Although incarcerated individuals tend to have less control over their lives (or autonomy) while in jail or prison, healthcare providers must consider their patient’s opinions and obtain their informed consent prior to providing care. (21, 22) This means that the patient must be aware of the potential risks of treatment and must decide for themselves whether they want to proceed with care before the provider makes a decision. Additionally, incarcerated individuals are often the subject of stigma and discrimination; healthcare providers must attempt to provide the same quality of care and care options for incarcerated individuals as compared to the rest of the population.
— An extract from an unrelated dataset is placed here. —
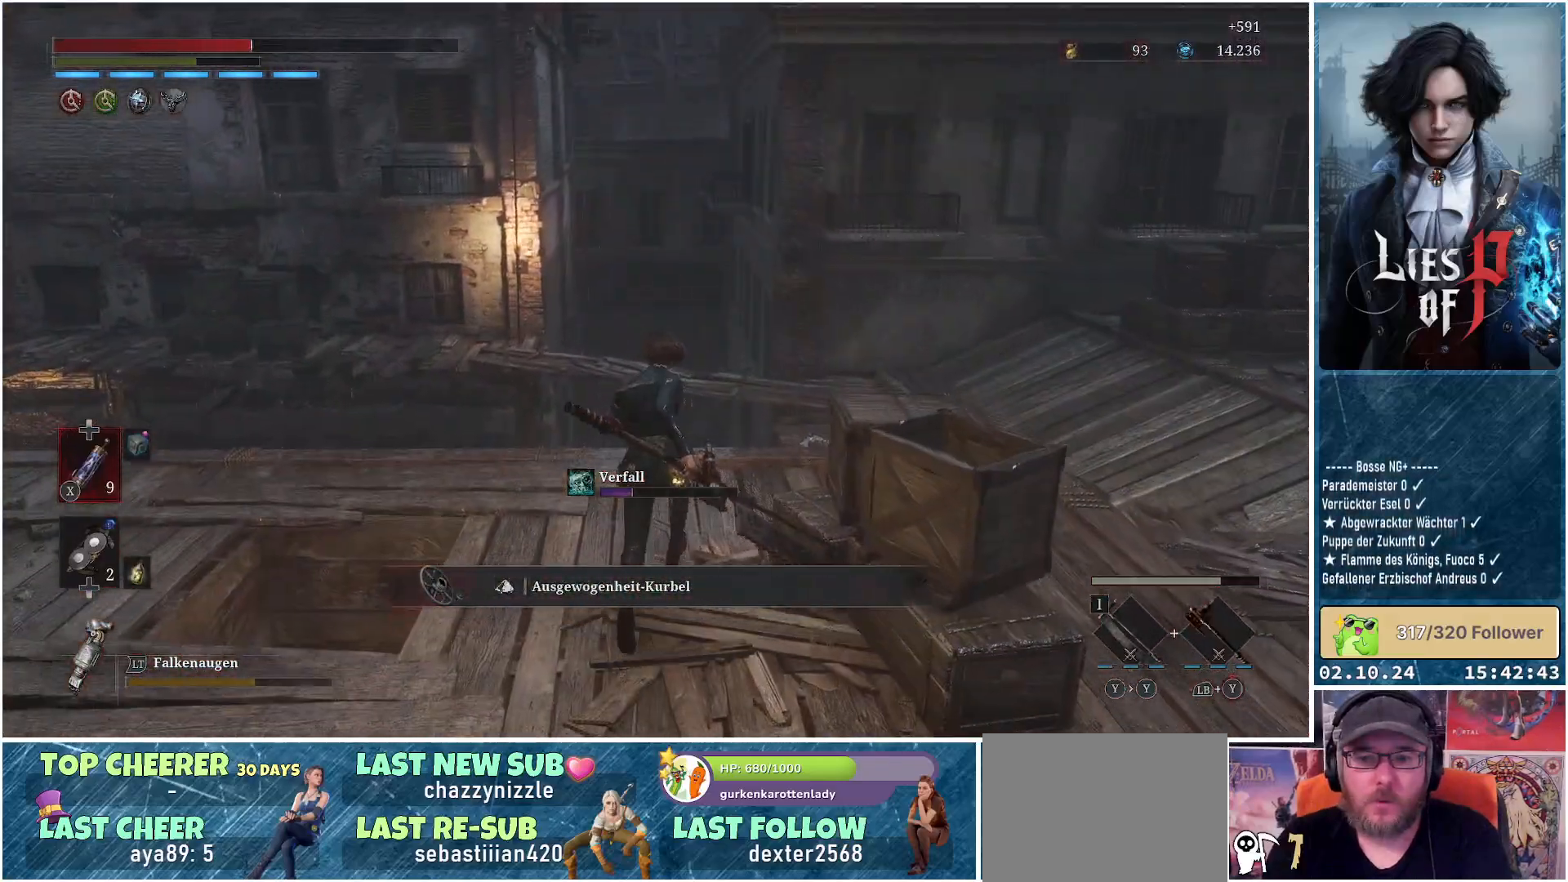
{"buttons": [], "left_stick": "up-right", "right_stick": "center", "events": [[183, "right_stick", "right"], [400, "right_stick", "center"], [450, "left_stick", "up-right"]]}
In the previous section of this article, I discuss how healthcare outcome data reflect a convergence of lack of access and heightened healthcare need for this population. Let’s explore this further:

  • The Bureau of Justice Statistics finds that mortality rates in state and federal prisons increased from 250 to 303 deaths per 100,000 prisoners from 2001 to 2019. (23)

  • Five-year survival rates from screenable cancers (preventable or detectable at an early stage) are 77.6% for non-incarcerated individuals but only 67.4% for incarcerated individuals. (24)

  • A 2013 study finds that incarceration shortens life expectancy at an average rate of 1 year incarceration per 2 years of life expectancy. (25)

  • In a study conducted in 2021, researchers discovered that incarceration rates affect short and medium term rates of maternal, neonatal, and nutritional illness while affecting non-communicable and chronic disease rates in the short, medium, and long term. (26)

Moving forward, there are many steps the US government can take to improve the healthcare of incarcerated individuals, increasing access and strengthening outcomes. The US government can reduce co-pays and other extra costs of receiving care. The US government could also provide more healthcare options by incentivizing healthcare specialists to establish more comprehensive plans for incarcerated populations. The US government could also set up systems to improve healthcare quality using specific metrics to track progress (one of the failures of the current system is the inability to measure and maintain high quality care). Another strategy the US government can opt for is to incorporate healthcare for incarcerated individuals within a national healthcare system, similar to other nations like the Netherlands. (27) This would provide incarcerated individuals with similar healthcare benefits as the rest of the population, reducing disparities in outcomes.

Regardless, by prioritizing the development of a comprehensive healthcare plan and establishing more affordable and effective care for incarcerated individuals, the US government can improve healthcare outcomes and save lives.